Rangers stay calm amid Game 1 storm

To say that Madison Square Garden was buzzing Thursday night during the Rangers’ 4-2, playoff-opening win over the Ottawa Senators would be an enormous and egregious understatement.

It was an absolute madhouse.

More than an hour before the puck even dropped, the concourses were packed with devoted New York fans as a small, nearly invisible contingent of Senators supporters noiselessly crept among the unruly masses.

And by the time the teams hit the ice, the sound in the building had morphed into a deafening, inharmonious racket — a commotion so loud that you couldn’t even hear legendary Garden fixture John Amirante as he belted out the Canadian and American national anthems.

With every bone-crunching check and each Rangers goal — one each from Ryan Callahan, Marian Gaborik, Brian Boyle and Brad Richards — the fans erupted into a frenzy. And as the game dragged on, each renowned, if off-color, “Potvin sucks” chant rang louder and more emphatic than the last.

By the same token, each Rangers near-miss and Senators goal felt devastating in an end-of-the-world kind of way, the energy deflating out of the Garden like one of the hundreds of red, white and blue balloons dropped from the 400 level to the sections below during the national anthem.

But amid all of the insanity and emotion of the night, it was the one calming influence in the building, that of head coach John Tortorella — hardly a tranquil man — that helped propel New York to the victory.

And it was the Rangers’ ability to battle through the turbulence of the second period that allowed them to secure a 1-0 lead in their series against a dangerous Ottawa team that they never expected they’d face in the first round.

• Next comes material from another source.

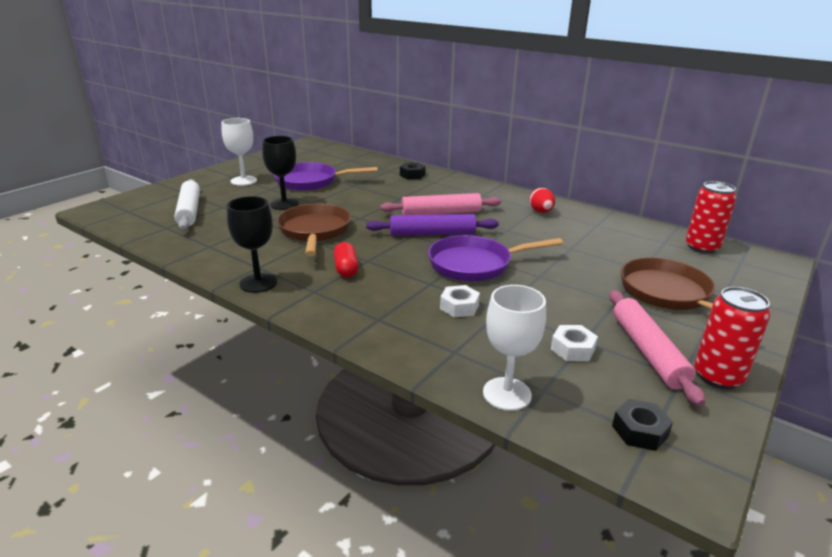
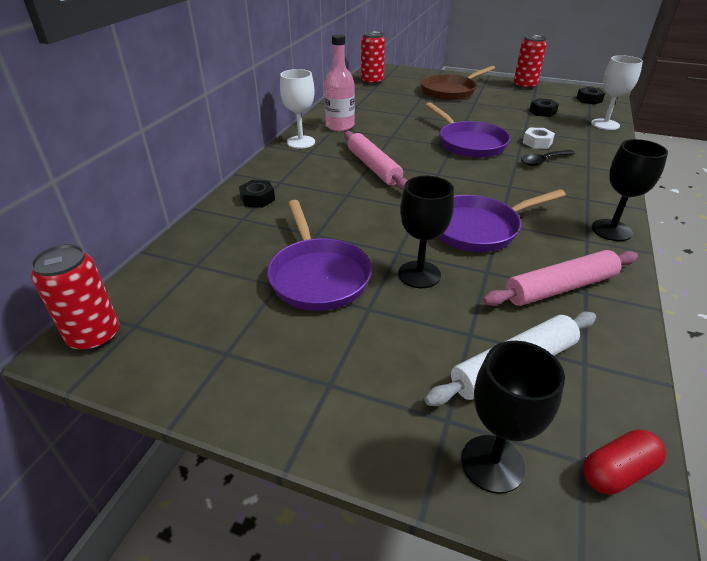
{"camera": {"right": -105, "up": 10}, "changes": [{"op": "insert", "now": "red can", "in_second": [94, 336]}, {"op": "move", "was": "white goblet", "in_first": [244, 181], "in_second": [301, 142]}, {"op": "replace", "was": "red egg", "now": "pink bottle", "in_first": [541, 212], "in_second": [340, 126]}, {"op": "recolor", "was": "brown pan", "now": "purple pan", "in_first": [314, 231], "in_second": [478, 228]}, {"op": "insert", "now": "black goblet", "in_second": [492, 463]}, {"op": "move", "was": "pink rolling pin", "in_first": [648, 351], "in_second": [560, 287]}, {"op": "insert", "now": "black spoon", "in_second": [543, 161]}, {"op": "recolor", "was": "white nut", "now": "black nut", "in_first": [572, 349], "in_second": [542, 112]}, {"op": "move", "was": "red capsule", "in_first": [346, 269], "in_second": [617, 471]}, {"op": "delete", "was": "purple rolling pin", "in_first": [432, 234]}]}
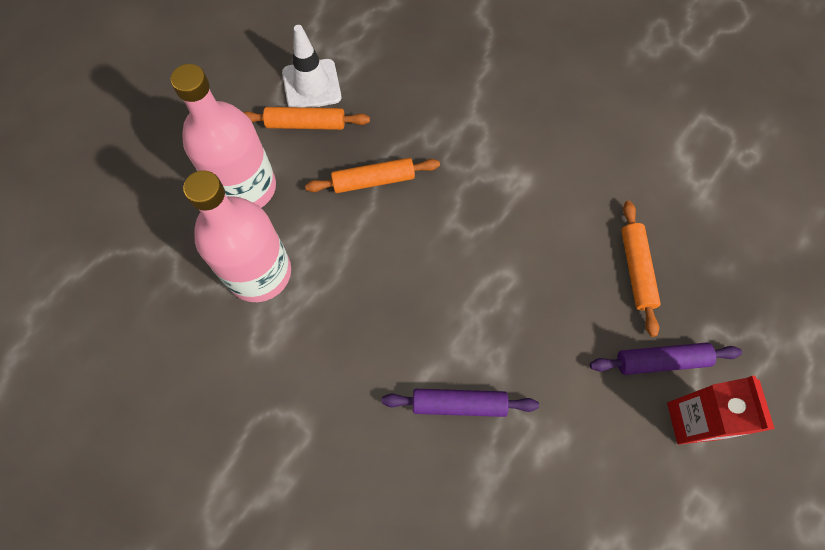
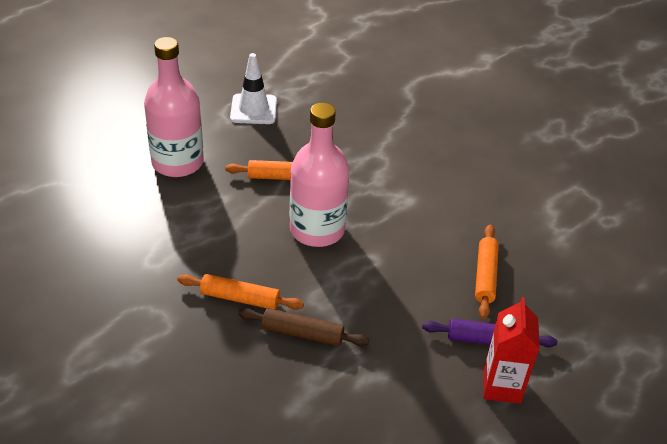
{"camera": {"right": 10, "up": -25}, "changes": [{"op": "move", "was": "orange rolling pin", "in_first": [306, 124], "in_second": [240, 298]}, {"op": "recolor", "was": "purple rolling pin", "now": "brown rolling pin", "in_first": [459, 404], "in_second": [302, 333]}, {"op": "move", "was": "pink bottle", "in_first": [259, 272], "in_second": [317, 230]}]}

“Going into the first game you’re pretty excited, but it’s important that you try to not go out there too excited,” said goaltender Henrik Lundqvist, who had 30 saves in the win.

“You need to make good decisions, and I think we started the game pretty good. We had a stretch in the second where they kept coming pretty hard and we didn’t get hurt.”

New York first got on the board with 7:59 left in the first period when Callahan slipped a shot past Ottawa goaltender Craig Anderson’s left side, firing the puck in between his left pad and the pipe. But for the next eight minutes and the first 10 minutes of the second, the Rangers looked out of sync and struggled to keep possession of the puck as the Senators peppered Lundqvist.

A number of calls — and non-calls — had enraged an already volatile group of Rangers fans, and that frustration, despite having the slim lead seemed to be rubbing off on the Rangers themselves. So with 10:09 left in the second, after the sixth icing violation of the period, Tortorella called a timeout to rally his troops, despite knowing that a TV time out would be coming on the next stoppage in play.

“We had to get everybody together and realize we needed to grab the momentum back and go back to what we were doing in the first place,” Callahan said. “I thought the time out did that. It calmed us down and it got us back to work.”

The words of wisdom Tortorella imparted on his players during the brief chat revived the Rangers, who found a second wind and finished the period as well as they started the game.

With 3:36 left in the frame, Gaborik, the Rangers’ points leader in the regular season, interrupted a “these refs suck” chant — no one said the time out calmed down the fans — with a goal to give the Blueshirts a 2-0 lead. Then Boyle’s goal with 53 seconds left in the period blew the roof off the Garden.

“Torts obviously knows what he’s doing, so for us it calmed us down a little bit and we got back to what we needed to do,” Boyle said.

“There’s going to be ups and downs in the series and we’ve got to be able to handle it. We knew that as well, but it was just a reminder and we had a good response to it.”

Tortorella himself, however, didn’t put as much weight on his decision to regroup midway through the period.

“I’m not sure a timeout has anything to do with it,” Tortorella said of the win. “It’s just a matter of trying to settle yourself down and not keep giving it back to them. I thought that’s what we were doing, just slapping it around.”

Richards added his 22nd career playoff goal just 2:15 into the final period, and from then on the Rangers held on as the Senators tried to make a game of it.

“It’s probably what got us the game, was surviving the first 10 minutes of that second period without getting hurt,” Richards said. “To get the second and third (goal), that got our feet underneath us ... got us going, and we took a deep breath and started playing our hockey.”

These are exciting times in Manhattan, and you couldn’t help but hearken back to the Rangers’ Stanley Cup run in 1994.

But if New York learned anything Thursday, it’s that staying focused and finding the calm amid the undying storm around them that will lead them back to playoff success.

“It’s going to happen; you’re not going to play a perfect game” Tortorella said.

“A huge part of playoff hockey is momentum swings. I hope we learned our lesson early on in this series. We settled ourselves down, we didn’t get hurt, our goaltender was really good at that time, and we found a way.”